Closed jacoscaz closed 3 years ago
I will close this for now as we do not need this internally and there seem to be very little interest (if any at all). Will reopen should someone ask for it.
@jacoscaz - just wondering if you ever put more thought into the indexing strategy as I'm currently looking into RDF-star indexing for N3.js (https://github.com/w3c/rdf-star/issues/270)
@jeswr we don't really need RDF-star internally so I haven't given this much thought over the last few months. Last I looked at this, however, I struggled with how to make quads-as-terms easily queryable. The only way I've come up with so far is to convert RDF-star triples into named graphs:
:man :hasSpouse :woman .
<<:man :hasSpouse :woman>> :startDate "2020-02-11"^^xsd:date .
would become
:man :hasSpouse :woman <someprefix_9999>.
<someprefix_9999> :startDate "2020-02-11"^^xsd:date .
However, doing this would likely present a challenge when in the presence of multiple identical quad-subjects:
<<:man :hasSpouse :woman>> :startDate "2020-02-11"^^xsd:date .

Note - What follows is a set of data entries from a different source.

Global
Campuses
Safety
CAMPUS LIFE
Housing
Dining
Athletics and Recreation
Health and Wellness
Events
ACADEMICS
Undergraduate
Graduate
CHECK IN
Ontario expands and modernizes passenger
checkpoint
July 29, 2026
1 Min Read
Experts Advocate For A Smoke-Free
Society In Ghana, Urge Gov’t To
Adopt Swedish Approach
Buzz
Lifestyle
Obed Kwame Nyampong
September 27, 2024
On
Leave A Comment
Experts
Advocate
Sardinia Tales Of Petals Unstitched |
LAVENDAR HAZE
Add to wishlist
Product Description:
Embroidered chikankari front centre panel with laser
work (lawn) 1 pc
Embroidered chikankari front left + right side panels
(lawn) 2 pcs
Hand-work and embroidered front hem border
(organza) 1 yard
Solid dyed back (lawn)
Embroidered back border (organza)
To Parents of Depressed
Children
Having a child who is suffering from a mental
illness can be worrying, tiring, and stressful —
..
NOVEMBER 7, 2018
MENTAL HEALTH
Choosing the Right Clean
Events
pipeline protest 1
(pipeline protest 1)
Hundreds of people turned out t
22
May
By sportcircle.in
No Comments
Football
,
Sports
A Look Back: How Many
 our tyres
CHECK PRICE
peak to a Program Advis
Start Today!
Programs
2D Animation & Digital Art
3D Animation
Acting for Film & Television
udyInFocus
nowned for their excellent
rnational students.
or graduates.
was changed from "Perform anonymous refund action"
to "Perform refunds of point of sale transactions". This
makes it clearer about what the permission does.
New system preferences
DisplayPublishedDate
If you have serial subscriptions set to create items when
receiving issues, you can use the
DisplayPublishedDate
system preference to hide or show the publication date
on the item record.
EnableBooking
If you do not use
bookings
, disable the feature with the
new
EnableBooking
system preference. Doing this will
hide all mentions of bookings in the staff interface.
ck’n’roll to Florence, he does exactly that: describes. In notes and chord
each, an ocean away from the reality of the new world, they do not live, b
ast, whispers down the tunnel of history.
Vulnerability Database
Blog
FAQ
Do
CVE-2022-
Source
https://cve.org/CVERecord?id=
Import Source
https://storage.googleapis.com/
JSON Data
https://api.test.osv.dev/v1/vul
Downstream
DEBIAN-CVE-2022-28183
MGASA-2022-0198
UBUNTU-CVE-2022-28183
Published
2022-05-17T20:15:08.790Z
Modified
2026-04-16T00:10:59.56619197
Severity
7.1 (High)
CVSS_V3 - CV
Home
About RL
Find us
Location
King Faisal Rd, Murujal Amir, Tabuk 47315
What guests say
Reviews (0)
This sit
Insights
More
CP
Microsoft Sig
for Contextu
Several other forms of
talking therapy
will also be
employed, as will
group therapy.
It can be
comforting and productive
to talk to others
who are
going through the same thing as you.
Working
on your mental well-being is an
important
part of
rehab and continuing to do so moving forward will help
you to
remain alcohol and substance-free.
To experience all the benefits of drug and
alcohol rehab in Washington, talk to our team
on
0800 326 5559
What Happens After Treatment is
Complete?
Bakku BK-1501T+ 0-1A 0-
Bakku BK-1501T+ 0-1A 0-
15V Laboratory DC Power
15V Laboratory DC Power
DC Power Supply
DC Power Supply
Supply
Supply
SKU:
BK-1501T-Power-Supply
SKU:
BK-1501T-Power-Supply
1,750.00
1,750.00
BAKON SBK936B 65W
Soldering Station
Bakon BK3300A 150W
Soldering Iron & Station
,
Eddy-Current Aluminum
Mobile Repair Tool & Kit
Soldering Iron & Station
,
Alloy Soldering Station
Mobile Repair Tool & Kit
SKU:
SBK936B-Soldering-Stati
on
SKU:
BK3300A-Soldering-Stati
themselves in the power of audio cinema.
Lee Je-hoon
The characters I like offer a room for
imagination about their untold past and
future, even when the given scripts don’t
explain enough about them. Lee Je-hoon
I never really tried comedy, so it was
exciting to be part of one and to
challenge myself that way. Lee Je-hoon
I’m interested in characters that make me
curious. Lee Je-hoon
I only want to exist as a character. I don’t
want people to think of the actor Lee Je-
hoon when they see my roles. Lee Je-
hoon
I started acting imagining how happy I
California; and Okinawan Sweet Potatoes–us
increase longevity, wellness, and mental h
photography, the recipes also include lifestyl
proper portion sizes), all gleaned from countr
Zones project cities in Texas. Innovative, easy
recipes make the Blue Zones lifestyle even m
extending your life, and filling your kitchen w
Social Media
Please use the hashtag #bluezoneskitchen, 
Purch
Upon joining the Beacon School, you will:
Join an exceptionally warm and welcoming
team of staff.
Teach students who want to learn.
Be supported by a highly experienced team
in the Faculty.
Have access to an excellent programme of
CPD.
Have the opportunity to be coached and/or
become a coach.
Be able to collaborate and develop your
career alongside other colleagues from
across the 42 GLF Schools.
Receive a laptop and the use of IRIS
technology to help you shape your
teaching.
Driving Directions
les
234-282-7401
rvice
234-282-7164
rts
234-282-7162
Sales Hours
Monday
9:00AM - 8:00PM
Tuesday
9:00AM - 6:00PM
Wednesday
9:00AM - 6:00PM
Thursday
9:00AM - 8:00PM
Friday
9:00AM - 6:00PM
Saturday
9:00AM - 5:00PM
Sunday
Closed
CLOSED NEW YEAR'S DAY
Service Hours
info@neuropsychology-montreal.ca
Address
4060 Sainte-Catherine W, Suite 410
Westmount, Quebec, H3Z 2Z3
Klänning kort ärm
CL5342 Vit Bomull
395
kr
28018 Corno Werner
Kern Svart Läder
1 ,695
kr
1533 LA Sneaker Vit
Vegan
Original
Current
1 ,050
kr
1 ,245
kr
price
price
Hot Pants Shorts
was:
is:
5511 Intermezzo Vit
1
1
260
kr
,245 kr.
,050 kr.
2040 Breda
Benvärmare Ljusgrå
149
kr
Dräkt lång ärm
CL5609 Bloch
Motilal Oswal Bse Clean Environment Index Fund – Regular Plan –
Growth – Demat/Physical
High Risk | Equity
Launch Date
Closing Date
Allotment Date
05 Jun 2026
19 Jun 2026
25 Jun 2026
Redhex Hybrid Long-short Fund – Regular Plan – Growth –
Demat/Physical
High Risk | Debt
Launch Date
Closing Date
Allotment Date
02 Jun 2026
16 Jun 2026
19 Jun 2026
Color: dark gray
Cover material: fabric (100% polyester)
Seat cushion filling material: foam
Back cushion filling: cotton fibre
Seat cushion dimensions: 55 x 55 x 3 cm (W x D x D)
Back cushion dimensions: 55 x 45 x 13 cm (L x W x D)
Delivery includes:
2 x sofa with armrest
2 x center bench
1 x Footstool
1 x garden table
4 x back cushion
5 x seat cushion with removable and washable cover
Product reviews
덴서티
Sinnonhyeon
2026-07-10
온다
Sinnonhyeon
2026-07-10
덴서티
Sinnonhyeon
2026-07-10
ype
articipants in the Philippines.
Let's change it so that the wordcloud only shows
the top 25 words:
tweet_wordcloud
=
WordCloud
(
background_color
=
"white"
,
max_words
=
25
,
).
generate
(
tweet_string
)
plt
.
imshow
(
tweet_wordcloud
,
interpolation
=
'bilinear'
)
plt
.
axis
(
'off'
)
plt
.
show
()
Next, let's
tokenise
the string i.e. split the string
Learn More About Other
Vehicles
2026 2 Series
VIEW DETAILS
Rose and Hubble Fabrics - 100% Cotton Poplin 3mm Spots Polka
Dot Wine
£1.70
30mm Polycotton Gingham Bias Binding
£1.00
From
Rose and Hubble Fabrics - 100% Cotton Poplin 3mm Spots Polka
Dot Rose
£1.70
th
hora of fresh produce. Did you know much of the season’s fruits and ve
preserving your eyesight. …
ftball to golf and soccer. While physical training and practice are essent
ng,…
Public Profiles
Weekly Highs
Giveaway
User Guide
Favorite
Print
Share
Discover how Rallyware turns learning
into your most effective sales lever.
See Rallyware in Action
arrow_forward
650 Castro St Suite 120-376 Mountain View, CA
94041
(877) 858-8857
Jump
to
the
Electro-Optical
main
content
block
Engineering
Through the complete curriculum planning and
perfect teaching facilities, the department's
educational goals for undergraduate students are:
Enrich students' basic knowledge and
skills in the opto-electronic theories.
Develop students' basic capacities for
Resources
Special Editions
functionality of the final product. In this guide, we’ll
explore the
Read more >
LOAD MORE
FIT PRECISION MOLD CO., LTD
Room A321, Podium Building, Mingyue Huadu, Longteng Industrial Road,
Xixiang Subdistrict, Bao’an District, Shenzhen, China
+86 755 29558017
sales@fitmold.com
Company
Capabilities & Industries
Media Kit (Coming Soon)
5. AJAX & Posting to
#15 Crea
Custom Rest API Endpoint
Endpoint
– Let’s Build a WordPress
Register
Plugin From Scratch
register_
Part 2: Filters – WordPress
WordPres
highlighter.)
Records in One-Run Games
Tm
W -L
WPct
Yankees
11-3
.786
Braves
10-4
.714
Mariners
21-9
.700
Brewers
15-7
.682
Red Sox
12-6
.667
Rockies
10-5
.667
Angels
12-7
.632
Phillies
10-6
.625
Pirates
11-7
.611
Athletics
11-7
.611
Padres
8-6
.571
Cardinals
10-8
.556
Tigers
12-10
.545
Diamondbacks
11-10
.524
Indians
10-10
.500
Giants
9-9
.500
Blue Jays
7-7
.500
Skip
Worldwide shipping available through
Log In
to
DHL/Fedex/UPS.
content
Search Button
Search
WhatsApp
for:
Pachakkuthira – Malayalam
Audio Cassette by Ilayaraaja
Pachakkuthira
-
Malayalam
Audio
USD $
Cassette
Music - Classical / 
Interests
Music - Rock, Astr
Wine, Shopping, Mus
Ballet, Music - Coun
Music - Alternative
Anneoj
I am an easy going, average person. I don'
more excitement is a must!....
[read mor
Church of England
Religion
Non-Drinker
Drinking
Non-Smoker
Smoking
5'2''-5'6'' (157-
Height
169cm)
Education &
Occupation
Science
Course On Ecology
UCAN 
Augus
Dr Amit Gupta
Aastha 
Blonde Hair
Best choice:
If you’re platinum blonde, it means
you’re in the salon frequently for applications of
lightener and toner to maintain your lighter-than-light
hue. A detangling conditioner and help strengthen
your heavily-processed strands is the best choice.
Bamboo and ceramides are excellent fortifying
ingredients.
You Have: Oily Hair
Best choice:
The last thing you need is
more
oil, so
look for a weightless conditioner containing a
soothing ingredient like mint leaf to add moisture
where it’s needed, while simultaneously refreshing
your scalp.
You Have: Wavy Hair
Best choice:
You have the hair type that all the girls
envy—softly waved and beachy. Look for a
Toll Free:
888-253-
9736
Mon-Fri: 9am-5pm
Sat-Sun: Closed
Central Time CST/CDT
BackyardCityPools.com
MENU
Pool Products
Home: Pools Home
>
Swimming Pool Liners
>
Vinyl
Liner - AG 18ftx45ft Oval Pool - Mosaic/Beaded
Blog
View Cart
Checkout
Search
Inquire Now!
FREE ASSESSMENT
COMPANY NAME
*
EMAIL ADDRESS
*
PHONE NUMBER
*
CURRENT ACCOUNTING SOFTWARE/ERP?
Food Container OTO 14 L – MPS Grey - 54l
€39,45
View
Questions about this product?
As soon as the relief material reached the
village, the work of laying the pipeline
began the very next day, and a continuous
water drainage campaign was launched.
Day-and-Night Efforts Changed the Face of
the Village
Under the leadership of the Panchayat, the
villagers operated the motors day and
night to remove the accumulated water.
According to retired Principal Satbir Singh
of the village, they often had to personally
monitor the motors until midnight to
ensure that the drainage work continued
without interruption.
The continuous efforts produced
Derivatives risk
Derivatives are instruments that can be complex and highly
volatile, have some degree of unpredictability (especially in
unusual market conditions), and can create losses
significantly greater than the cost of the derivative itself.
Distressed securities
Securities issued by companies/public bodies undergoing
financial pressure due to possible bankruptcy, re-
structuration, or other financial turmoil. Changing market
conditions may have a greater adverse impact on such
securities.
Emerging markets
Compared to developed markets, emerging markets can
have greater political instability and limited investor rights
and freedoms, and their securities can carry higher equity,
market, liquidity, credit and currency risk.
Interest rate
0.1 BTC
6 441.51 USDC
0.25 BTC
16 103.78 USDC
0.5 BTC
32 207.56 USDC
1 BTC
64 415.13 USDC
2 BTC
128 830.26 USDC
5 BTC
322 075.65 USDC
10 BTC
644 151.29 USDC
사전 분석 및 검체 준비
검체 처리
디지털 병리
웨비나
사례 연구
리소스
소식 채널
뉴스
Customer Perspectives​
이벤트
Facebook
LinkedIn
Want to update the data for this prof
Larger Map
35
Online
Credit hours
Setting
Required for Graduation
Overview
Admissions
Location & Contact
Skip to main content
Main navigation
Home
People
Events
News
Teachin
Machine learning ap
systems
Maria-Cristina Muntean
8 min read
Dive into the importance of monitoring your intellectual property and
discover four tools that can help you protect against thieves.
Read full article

<<:man :hasSpouse :woman>> :provenance <some_origin> .
In a naive implementation, this would lead to two different but equivalent named graphs that would need to be reconciled into a single one.
Another potential way to index RDF-star triples might be to have a separate set of indexed for quad-subjects that somehow refer to triples in the standard indexes, but that also leads to a kind of "foreign key" that basically becomes equivalent to a named graph IMHO.
How should we index quads within quads? This is a hard one!